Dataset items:
>> START

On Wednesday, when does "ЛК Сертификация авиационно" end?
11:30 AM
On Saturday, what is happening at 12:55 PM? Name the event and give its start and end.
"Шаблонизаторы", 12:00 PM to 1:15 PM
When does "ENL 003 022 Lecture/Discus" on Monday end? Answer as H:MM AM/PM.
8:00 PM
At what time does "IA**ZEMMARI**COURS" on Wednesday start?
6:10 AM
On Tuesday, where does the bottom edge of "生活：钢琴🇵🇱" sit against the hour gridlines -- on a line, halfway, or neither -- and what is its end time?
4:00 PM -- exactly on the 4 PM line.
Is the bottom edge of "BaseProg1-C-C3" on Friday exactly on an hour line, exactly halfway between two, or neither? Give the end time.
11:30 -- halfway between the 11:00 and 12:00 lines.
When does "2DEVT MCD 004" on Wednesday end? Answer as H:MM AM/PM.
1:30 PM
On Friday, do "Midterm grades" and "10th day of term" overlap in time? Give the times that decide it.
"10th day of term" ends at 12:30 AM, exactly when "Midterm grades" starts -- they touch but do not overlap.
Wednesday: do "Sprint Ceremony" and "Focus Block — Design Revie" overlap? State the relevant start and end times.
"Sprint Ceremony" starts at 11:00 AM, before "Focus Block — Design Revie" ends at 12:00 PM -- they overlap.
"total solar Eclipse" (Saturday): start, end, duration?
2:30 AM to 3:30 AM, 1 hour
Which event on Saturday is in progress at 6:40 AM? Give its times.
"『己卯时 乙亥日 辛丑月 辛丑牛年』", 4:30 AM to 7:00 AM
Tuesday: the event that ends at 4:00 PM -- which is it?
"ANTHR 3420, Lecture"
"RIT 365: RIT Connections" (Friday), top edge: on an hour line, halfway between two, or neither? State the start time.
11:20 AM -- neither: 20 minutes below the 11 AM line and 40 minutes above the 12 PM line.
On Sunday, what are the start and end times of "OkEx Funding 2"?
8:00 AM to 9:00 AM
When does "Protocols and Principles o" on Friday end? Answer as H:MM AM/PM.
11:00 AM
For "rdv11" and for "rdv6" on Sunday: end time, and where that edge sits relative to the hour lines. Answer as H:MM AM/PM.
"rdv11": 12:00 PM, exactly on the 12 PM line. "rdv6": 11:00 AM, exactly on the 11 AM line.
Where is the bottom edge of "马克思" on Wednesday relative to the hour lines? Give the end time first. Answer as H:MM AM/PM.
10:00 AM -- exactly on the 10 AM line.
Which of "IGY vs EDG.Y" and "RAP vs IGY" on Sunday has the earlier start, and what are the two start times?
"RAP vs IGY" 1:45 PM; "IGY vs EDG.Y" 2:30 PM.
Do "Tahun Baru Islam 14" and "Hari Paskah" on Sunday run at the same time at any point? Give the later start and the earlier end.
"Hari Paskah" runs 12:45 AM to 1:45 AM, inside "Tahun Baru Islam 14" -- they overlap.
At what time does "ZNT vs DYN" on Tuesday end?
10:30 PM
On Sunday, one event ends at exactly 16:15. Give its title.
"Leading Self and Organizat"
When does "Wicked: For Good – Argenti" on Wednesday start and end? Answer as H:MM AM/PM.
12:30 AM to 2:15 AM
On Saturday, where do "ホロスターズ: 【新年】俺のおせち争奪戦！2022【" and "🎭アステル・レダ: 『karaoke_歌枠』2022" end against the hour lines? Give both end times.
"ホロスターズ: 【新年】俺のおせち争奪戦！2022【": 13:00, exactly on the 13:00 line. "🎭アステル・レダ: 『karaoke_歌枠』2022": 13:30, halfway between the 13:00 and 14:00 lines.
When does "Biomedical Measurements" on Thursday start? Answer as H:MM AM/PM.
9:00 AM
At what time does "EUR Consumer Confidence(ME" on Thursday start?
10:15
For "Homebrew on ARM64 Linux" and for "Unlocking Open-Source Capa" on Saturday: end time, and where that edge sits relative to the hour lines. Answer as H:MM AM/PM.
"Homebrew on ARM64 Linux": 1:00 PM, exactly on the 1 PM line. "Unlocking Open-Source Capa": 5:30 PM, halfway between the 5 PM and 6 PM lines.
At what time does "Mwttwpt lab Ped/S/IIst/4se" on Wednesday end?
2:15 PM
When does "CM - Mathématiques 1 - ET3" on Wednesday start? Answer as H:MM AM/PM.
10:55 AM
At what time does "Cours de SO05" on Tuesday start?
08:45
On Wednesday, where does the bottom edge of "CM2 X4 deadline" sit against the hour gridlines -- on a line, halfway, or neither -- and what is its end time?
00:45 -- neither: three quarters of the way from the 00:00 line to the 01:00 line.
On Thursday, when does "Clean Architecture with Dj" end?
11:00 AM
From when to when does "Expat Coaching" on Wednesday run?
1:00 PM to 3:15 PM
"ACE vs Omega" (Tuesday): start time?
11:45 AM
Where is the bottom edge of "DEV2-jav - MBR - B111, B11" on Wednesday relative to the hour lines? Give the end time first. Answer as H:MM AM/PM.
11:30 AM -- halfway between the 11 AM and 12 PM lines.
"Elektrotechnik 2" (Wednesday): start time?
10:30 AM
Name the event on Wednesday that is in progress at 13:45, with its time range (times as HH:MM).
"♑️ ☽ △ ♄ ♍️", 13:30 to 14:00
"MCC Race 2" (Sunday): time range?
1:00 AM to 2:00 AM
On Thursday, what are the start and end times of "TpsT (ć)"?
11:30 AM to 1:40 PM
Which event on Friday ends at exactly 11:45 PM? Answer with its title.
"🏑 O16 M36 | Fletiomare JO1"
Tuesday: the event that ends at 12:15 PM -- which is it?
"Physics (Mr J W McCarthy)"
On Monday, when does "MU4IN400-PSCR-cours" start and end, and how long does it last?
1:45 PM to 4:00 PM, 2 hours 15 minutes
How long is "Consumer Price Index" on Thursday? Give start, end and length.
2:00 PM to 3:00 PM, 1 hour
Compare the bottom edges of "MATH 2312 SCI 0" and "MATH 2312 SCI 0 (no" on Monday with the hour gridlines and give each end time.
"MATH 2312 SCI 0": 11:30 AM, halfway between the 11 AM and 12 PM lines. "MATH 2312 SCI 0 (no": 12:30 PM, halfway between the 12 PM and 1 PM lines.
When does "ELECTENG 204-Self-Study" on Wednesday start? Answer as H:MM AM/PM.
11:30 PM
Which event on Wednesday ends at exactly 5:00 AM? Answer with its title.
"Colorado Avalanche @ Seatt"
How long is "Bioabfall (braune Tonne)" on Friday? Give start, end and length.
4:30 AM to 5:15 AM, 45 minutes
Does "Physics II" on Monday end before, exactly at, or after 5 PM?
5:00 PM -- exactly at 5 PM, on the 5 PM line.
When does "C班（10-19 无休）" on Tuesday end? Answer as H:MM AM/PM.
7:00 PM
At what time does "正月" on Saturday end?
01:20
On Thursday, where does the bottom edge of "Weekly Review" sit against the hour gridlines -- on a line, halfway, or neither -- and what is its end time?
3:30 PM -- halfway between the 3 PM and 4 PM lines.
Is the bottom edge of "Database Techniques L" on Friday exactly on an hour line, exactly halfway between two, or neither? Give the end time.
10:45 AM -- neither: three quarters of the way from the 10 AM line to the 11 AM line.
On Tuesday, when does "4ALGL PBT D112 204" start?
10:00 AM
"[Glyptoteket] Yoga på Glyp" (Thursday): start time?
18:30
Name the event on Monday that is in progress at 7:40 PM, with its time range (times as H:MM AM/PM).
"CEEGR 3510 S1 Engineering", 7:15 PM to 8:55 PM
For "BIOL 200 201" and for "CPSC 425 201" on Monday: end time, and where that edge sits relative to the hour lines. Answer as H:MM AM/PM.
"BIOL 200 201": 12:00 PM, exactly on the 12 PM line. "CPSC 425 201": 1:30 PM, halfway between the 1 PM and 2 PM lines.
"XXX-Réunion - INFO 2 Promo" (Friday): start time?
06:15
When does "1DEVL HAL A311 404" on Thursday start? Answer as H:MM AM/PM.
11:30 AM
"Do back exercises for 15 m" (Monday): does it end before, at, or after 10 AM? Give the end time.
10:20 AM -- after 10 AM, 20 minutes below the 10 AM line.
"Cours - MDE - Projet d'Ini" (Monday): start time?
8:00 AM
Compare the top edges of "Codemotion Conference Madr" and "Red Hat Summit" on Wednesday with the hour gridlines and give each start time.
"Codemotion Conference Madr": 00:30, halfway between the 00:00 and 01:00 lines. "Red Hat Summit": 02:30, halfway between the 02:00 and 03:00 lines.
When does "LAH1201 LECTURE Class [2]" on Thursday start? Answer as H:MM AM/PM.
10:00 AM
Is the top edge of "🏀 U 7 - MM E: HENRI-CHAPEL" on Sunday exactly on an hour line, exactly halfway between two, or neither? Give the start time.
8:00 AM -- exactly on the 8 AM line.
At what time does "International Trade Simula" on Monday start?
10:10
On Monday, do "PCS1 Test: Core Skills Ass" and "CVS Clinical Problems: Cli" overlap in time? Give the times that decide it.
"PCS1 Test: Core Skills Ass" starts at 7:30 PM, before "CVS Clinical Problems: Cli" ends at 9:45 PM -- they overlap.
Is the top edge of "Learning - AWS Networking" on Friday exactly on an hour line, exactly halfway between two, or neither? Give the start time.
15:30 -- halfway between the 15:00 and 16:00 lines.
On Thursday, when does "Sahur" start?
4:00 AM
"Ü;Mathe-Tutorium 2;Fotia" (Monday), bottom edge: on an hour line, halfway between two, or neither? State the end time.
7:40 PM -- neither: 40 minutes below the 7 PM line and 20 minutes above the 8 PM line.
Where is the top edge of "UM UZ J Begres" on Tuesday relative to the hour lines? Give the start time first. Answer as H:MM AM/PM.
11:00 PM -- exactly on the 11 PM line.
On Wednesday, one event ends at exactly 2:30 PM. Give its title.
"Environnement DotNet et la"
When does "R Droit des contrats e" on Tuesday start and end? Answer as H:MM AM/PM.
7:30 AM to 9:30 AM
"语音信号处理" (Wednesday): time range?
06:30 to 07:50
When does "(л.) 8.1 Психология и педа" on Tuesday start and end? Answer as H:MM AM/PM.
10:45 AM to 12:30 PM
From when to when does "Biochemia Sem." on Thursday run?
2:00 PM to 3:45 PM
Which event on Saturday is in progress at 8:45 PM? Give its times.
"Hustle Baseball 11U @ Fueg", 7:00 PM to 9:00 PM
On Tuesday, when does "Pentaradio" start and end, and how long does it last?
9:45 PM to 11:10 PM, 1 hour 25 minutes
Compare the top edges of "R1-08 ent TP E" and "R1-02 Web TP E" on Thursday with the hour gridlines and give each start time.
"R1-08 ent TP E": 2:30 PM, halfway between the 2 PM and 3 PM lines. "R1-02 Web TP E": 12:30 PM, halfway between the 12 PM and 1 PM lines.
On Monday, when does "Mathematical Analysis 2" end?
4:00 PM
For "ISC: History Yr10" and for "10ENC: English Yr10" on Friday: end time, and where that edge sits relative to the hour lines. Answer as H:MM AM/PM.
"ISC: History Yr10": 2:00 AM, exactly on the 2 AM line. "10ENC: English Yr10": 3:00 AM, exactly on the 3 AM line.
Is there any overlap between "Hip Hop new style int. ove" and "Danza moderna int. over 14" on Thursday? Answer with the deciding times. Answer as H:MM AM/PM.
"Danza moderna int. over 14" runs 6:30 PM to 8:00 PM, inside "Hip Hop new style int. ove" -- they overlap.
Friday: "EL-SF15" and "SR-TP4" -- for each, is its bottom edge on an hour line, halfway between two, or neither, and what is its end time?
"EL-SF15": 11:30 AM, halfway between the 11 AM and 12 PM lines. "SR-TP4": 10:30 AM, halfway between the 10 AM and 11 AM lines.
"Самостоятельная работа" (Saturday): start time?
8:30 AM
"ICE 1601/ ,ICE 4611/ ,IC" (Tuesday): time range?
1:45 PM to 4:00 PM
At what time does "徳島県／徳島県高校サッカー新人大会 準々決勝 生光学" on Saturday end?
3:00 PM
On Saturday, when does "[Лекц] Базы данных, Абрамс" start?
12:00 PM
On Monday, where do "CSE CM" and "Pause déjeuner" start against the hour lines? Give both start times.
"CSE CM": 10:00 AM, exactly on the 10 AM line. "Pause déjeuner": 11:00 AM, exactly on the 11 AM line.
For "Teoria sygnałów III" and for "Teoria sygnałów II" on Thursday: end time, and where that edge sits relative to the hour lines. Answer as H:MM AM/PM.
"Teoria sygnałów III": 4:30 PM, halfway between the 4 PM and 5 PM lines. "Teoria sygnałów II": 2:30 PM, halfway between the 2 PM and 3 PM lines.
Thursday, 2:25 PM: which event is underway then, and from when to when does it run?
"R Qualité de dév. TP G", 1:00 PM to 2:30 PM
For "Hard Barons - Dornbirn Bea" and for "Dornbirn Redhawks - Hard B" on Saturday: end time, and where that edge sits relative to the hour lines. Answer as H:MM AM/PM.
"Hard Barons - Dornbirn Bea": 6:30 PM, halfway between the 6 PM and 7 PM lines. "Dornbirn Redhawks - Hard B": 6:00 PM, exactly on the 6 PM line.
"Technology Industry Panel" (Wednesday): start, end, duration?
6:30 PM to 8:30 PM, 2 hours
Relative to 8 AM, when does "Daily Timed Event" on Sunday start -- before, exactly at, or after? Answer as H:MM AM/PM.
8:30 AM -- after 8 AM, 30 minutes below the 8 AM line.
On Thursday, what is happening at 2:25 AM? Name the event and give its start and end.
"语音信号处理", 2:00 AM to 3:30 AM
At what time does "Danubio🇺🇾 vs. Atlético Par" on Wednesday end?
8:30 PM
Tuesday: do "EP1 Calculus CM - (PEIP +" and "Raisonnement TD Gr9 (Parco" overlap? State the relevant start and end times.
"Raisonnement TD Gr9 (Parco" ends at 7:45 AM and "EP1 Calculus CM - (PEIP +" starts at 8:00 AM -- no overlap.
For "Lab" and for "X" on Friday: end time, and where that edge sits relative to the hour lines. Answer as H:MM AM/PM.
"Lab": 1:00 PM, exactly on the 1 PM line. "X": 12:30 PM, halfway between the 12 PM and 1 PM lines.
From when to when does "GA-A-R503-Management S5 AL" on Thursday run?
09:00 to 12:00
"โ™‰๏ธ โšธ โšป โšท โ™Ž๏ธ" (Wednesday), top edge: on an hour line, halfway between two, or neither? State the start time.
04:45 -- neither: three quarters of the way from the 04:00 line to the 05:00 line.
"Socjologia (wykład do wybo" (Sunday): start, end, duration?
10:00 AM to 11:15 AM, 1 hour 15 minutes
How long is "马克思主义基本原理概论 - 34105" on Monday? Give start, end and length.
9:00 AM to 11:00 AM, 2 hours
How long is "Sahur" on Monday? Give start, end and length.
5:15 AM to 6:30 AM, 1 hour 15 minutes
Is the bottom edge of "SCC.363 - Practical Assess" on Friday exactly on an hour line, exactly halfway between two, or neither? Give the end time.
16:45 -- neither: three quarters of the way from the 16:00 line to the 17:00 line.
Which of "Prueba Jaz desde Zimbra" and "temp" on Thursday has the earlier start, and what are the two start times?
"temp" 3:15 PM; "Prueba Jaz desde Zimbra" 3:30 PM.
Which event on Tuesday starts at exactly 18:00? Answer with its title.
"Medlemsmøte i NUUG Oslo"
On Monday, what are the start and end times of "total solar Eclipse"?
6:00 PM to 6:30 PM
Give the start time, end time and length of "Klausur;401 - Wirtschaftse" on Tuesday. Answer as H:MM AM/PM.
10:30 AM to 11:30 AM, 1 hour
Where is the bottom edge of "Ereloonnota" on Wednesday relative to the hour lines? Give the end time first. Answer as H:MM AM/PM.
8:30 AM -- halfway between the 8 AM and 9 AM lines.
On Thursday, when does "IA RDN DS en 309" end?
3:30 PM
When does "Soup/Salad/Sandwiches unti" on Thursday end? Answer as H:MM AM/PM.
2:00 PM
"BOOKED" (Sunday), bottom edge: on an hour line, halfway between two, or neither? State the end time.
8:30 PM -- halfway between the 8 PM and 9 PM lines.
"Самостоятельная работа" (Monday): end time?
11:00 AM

>> END

Copy word for word the lines of the items above, starting at the line that contains "on Wednesday with" and stopping after the line that contains "8:00 AM -- exactly on the 8 AM line.".

Compare the top edges of "Codemotion Conference Madr" and "Red Hat Summit" on Wednesday with the hour gridlines and give each start time.
"Codemotion Conference Madr": 00:30, halfway between the 00:00 and 01:00 lines. "Red Hat Summit": 02:30, halfway between the 02:00 and 03:00 lines.
When does "LAH1201 LECTURE Class [2]" on Thursday start? Answer as H:MM AM/PM.
10:00 AM
Is the top edge of "🏀 U 7 - MM E: HENRI-CHAPEL" on Sunday exactly on an hour line, exactly halfway between two, or neither? Give the start time.
8:00 AM -- exactly on the 8 AM line.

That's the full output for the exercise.